### Task details
Could you set down exactly the lines in the records below between the line holding "Meeting with Clients" and the line holding "be plugged in", inclusive?

*** Record set ***

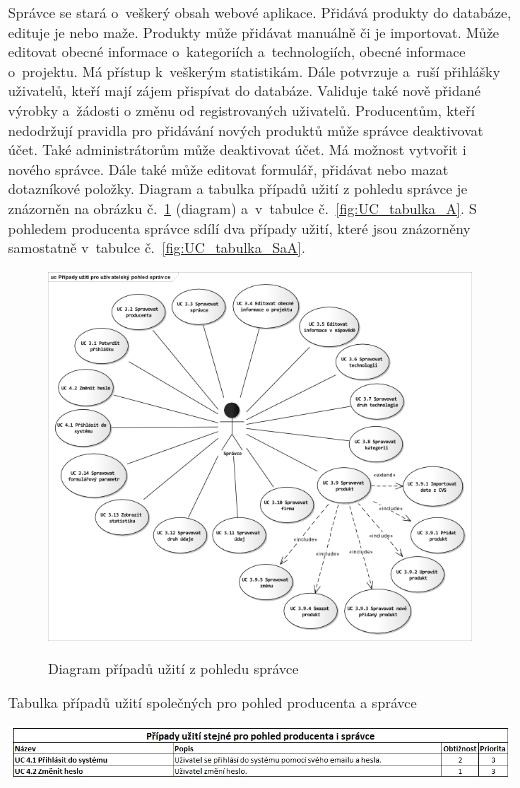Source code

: \documentclass[11pt,a4paper]{article}
\newcounter{subsubsubsection}
\begin{document}
Správce se stará o~veškerý obsah webové aplikace. Přidává produkty do databáze, edituje je nebo maže. Produkty může přidávat manuálně či je importovat. Může editovat obecné informace o~kategoriích a~technologiích, obecné informace o~projektu. Má přístup k~veškerým statistikám. Dále potvrzuje a~ruší přihlášky uživatelů, kteří mají zájem přispívat do databáze. Validuje také nově přidané výrobky a~žádosti o změnu od registrovaných uživatelů. Producentům, kteří nedodržují pravidla pro přidávání nových produktů může správce deaktivovat účet. Také administrátorům může deaktivovat účet. Má možnost vytvořit i nového správce. Dále také může editovat formulář, přidávat nebo mazat dotazníkové položky. Diagram a tabulka případů užití z pohledu správce je znázorněn na obrázku č.~\ref{fig:UC_diagram_A} (diagram) a~v~tabulce č.~\ref{fig:UC_tabulka_A}. S pohledem producenta správce sdílí dva případy užití, které jsou znázorněny samostatně v~tabulce č.~\ref{fig:UC_tabulka_SaA}. 

\begin{figure}[H] 
\centering 
\caption{Diagram případů užití z pohledu správce} 
\vspace{0.1cm} 
\includegraphics[scale=0.9]{vize_DTOZE_UC_dg3_n} 
\label{fig:UC_diagram_A}
\end{figure} 
 
\begin{table}[H] 
\centering 
\caption{Tabulka případů užití společných pro pohled producenta a správce} 
\includegraphics[scale=0.5]{vize_DTOZE_UC_4} 
\label{fig:UC_tabulka_SaA}
\end{table}
\end{document}
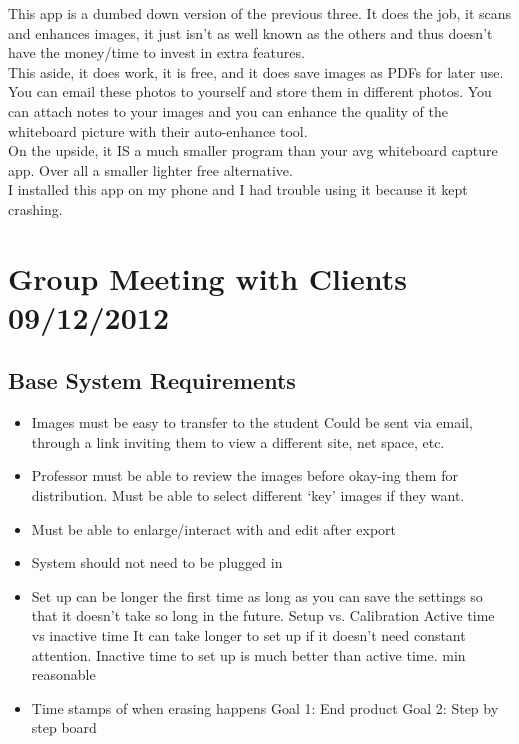 \documentclass[]{article}
\begin{document}
		This app is a dumbed down version of the previous three. It does the job, it scans and enhances images, it just isn’t as well known as the others and thus doesn’t have the money/time to invest in extra features.\\
		
		This aside, it does work, it is free, and it does save images as PDFs for later use. You can email these photos to yourself and store them in different photos. You can attach notes to your images and you can enhance the quality of the whiteboard picture with their auto-enhance tool.\\
		On the upside, it IS a much smaller program than your avg whiteboard capture app. Over all a smaller lighter free alternative.\\
		I installed this app on my phone and I had trouble using it because it kept crashing.\\

	
	\section{Group Meeting with Clients 09/12/2012}
		\subsection{Base System Requirements}
			\begin{itemize}
				\item Images must be easy to transfer to the student
					\subitem Could be sent via email, through a link inviting them to view a different site, net space, etc.
				\item Professor must be able to review the images before okay-ing them for distribution.
					\subitem Must be able to select different ‘key’ images if they want.
				\item Must be able to enlarge/interact with and edit after export
				\item System should not need to be plugged in
				\item Set up can be longer the first time as long as you can save the settings so that it doesn’t take so long in the future.
					\subitem Setup vs. Calibration
					\subitem Active time vs inactive time
						\subsubitem It can take longer to set up if it doesn’t need constant attention. Inactive time to set up is much better than active time.
					 min reasonable
				\item Time stamps of when erasing happens
					\subitem Goal 1: End product
					\subitem Goal 2: Step by step board
			\end{itemize}
	
\end{document}
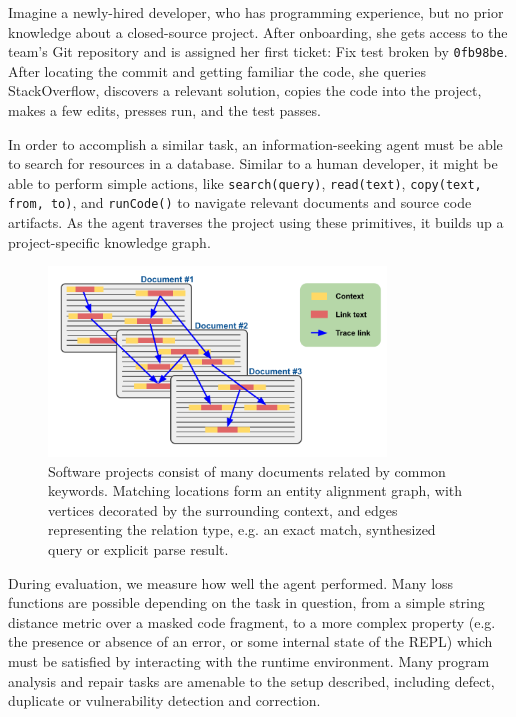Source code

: \documentclass[11pt]{article}
\begin{document}
Imagine a newly-hired developer, who has programming experience, but no prior knowledge about a closed-source project. After onboarding, she gets access to the team's Git repository and is assigned her first ticket: Fix test broken by \texttt{0fb98be}. After locating the commit and getting familiar the code, she queries StackOverflow, discovers a relevant solution, copies the code into the project, makes a few edits, presses run, and the test passes.

In order to accomplish a similar task, an information-seeking agent must be able to search for resources in a database. Similar to a human developer, it might be able to perform simple actions, like \texttt{search(query)}, \texttt{read(text)}, \texttt{copy(text, from, to)}, and \texttt{runCode()} to navigate relevant documents and source code artifacts. As the agent traverses the project using these primitives, it builds up a project-specific knowledge graph.

\begin{figure}
  \centering
  \includegraphics[width=0.8\textwidth]{use_graph}
  \caption{Software projects consist of many documents related by common keywords. Matching locations form an entity alignment graph, with vertices decorated by the surrounding context, and edges representing the relation type, e.g. an exact match, synthesized query or explicit parse result.}
\end{figure}

During evaluation, we measure how well the agent performed. Many loss functions are possible depending on the task in question, from a simple string distance metric over a masked code fragment, to a more complex property (e.g. the presence or absence of an error, or some internal state of the REPL) which must be satisfied by interacting with the runtime environment. Many program analysis and repair tasks are amenable to the setup described, including defect, duplicate or vulnerability detection and correction.
\end{document}
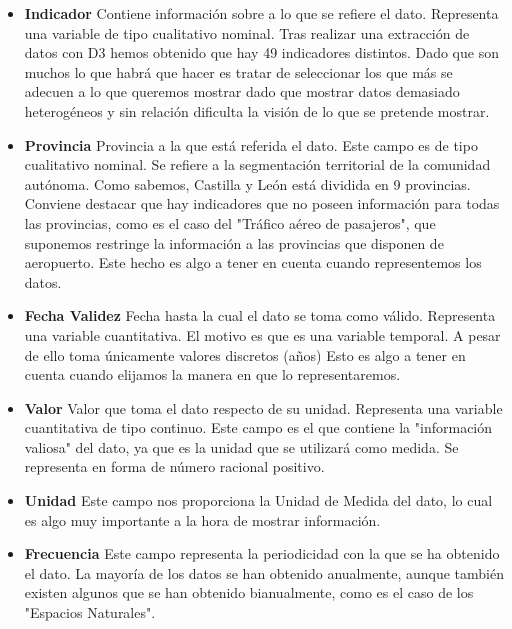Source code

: \documentclass{article}
\begin{document}
			\begin{itemize}
			
				\item {\bf Indicador } Contiene información sobre a lo que se refiere el dato. Representa una variable de tipo cualitativo nominal. Tras realizar una extracción de datos con D3 hemos obtenido que hay 49 indicadores distintos. Dado que son muchos lo que habrá que hacer es tratar de seleccionar los que más se adecuen a lo que queremos mostrar dado que mostrar datos demasiado heterogéneos y sin relación dificulta la visión de lo que se pretende mostrar.
				
				\item {\bf Provincia } Provincia a la que está referida el dato. Este campo es de tipo cualitativo nominal. Se refiere a la segmentación territorial de la comunidad autónoma. Como sabemos, Castilla y León está dividida en 9 provincias. Conviene destacar que hay indicadores que no poseen información para todas las provincias, como es el caso del "Tráfico aéreo de pasajeros", que suponemos restringe la información a las provincias que disponen de aeropuerto. Este hecho es algo a tener en cuenta cuando representemos los datos.

				\item {\bf Fecha Validez } Fecha hasta la cual el dato se toma como válido. Representa una variable cuantitativa. El motivo es que es una variable temporal. A pesar de ello toma únicamente valores discretos (años) Esto es algo a tener en cuenta cuando elijamos la manera en que lo representaremos.

				\item {\bf Valor } Valor que toma el dato respecto de su unidad.  Representa una variable cuantitativa de tipo continuo. Este campo es el que contiene la "información valiosa" del dato, ya que es la unidad que se utilizará como medida. Se representa en forma de número racional positivo.

				\item {\bf Unidad } Este campo nos proporciona la Unidad de Medida del dato, lo cual es algo muy importante a la hora de mostrar información.

				\item {\bf Frecuencia } Este campo representa la periodicidad con la que se ha obtenido el dato. La mayoría de los datos se han obtenido anualmente, aunque también existen algunos que se han obtenido bianualmente, como es el caso de los "Espacios Naturales".
			
			\end{itemize}
			
\end{document}
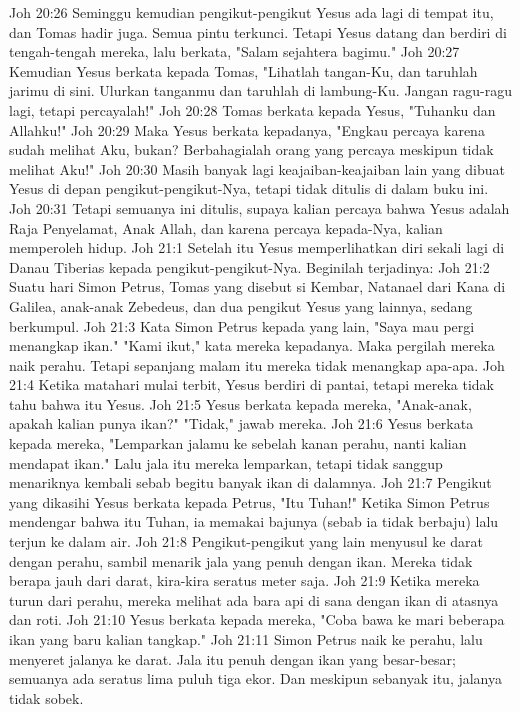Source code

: Joh 20:26  Seminggu kemudian pengikut-pengikut Yesus ada lagi di tempat itu, dan Tomas hadir juga. Semua pintu terkunci. Tetapi Yesus datang dan berdiri di tengah-tengah mereka, lalu berkata, "Salam sejahtera bagimu."
Joh 20:27  Kemudian Yesus berkata kepada Tomas, "Lihatlah tangan-Ku, dan taruhlah jarimu di sini. Ulurkan tanganmu dan taruhlah di lambung-Ku. Jangan ragu-ragu lagi, tetapi percayalah!"
Joh 20:28  Tomas berkata kepada Yesus, "Tuhanku dan Allahku!"
Joh 20:29  Maka Yesus berkata kepadanya, "Engkau percaya karena sudah melihat Aku, bukan? Berbahagialah orang yang percaya meskipun tidak melihat Aku!"
Joh 20:30  Masih banyak lagi keajaiban-keajaiban lain yang dibuat Yesus di depan pengikut-pengikut-Nya, tetapi tidak ditulis di dalam buku ini.
Joh 20:31  Tetapi semuanya ini ditulis, supaya kalian percaya bahwa Yesus adalah Raja Penyelamat, Anak Allah, dan karena percaya kepada-Nya, kalian memperoleh hidup.
Joh 21:1  Setelah itu Yesus memperlihatkan diri sekali lagi di Danau Tiberias kepada pengikut-pengikut-Nya. Beginilah terjadinya:
Joh 21:2  Suatu hari Simon Petrus, Tomas yang disebut si Kembar, Natanael dari Kana di Galilea, anak-anak Zebedeus, dan dua pengikut Yesus yang lainnya, sedang berkumpul.
Joh 21:3  Kata Simon Petrus kepada yang lain, "Saya mau pergi menangkap ikan." "Kami ikut," kata mereka kepadanya. Maka pergilah mereka naik perahu. Tetapi sepanjang malam itu mereka tidak menangkap apa-apa.
Joh 21:4  Ketika matahari mulai terbit, Yesus berdiri di pantai, tetapi mereka tidak tahu bahwa itu Yesus.
Joh 21:5  Yesus berkata kepada mereka, "Anak-anak, apakah kalian punya ikan?" "Tidak," jawab mereka.
Joh 21:6  Yesus berkata kepada mereka, "Lemparkan jalamu ke sebelah kanan perahu, nanti kalian mendapat ikan." Lalu jala itu mereka lemparkan, tetapi tidak sanggup menariknya kembali sebab begitu banyak ikan di dalamnya.
Joh 21:7  Pengikut yang dikasihi Yesus berkata kepada Petrus, "Itu Tuhan!" Ketika Simon Petrus mendengar bahwa itu Tuhan, ia memakai bajunya (sebab ia tidak berbaju) lalu terjun ke dalam air.
Joh 21:8  Pengikut-pengikut yang lain menyusul ke darat dengan perahu, sambil menarik jala yang penuh dengan ikan. Mereka tidak berapa jauh dari darat, kira-kira seratus meter saja.
Joh 21:9  Ketika mereka turun dari perahu, mereka melihat ada bara api di sana dengan ikan di atasnya dan roti.
Joh 21:10  Yesus berkata kepada mereka, "Coba bawa ke mari beberapa ikan yang baru kalian tangkap."
Joh 21:11  Simon Petrus naik ke perahu, lalu menyeret jalanya ke darat. Jala itu penuh dengan ikan yang besar-besar; semuanya ada seratus lima puluh tiga ekor. Dan meskipun sebanyak itu, jalanya tidak sobek.
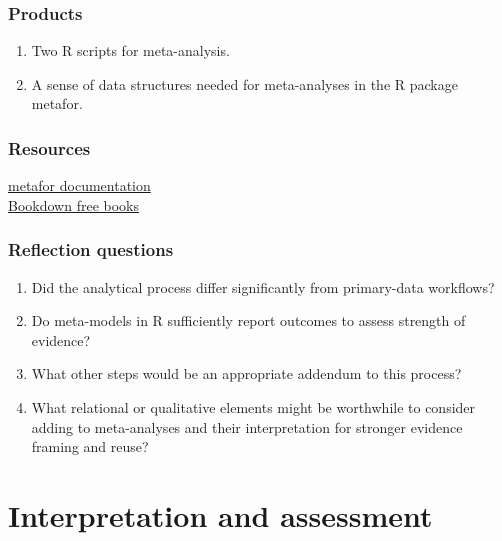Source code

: \documentclass[
]{book}
\providecommand{\tightlist}{%
  \setlength{\itemsep}{0pt}\setlength{\parskip}{0pt}}
\begin{document}
\hypertarget{products-2}{%
\subsection*{Products}\label{products-2}}

\begin{enumerate}
\def\labelenumi{\arabic{enumi}.}
\tightlist
\item
  Two R scripts for meta-analysis.\\
\item
  A sense of data structures needed for meta-analyses in the R package metafor.
\end{enumerate}

\hypertarget{resources-2}{%
\subsection*{Resources}\label{resources-2}}

\href{https://www.metafor-project.org/doku.php}{metafor documentation}\\
\href{https://bookdown.org/home/tags/meta-analysis/}{Bookdown free books}

\hypertarget{reflection-questions-2}{%
\subsection*{Reflection questions}\label{reflection-questions-2}}

\begin{enumerate}
\def\labelenumi{\arabic{enumi}.}
\tightlist
\item
  Did the analytical process differ significantly from primary-data workflows?\\
\item
  Do meta-models in R sufficiently report outcomes to assess strength of evidence?\\
\item
  What other steps would be an appropriate addendum to this process?\\
\item
  What relational or qualitative elements might be worthwhile to consider adding to meta-analyses and their interpretation for stronger evidence framing and reuse?
\end{enumerate}

\hypertarget{interpretation}{%
\chapter{Interpretation and assessment}\label{interpretation}}
\end{document}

*** End of Record set ***

### Result of this exercise
	\section{Group Meeting with Clients 09/12/2012}
		\subsection{Base System Requirements}
			\begin{itemize}
				\item Images must be easy to transfer to the student
					\subitem Could be sent via email, through a link inviting them to view a different site, net space, etc.
				\item Professor must be able to review the images before okay-ing them for distribution.
					\subitem Must be able to select different ‘key’ images if they want.
				\item Must be able to enlarge/interact with and edit after export
				\item System should not need to be plugged in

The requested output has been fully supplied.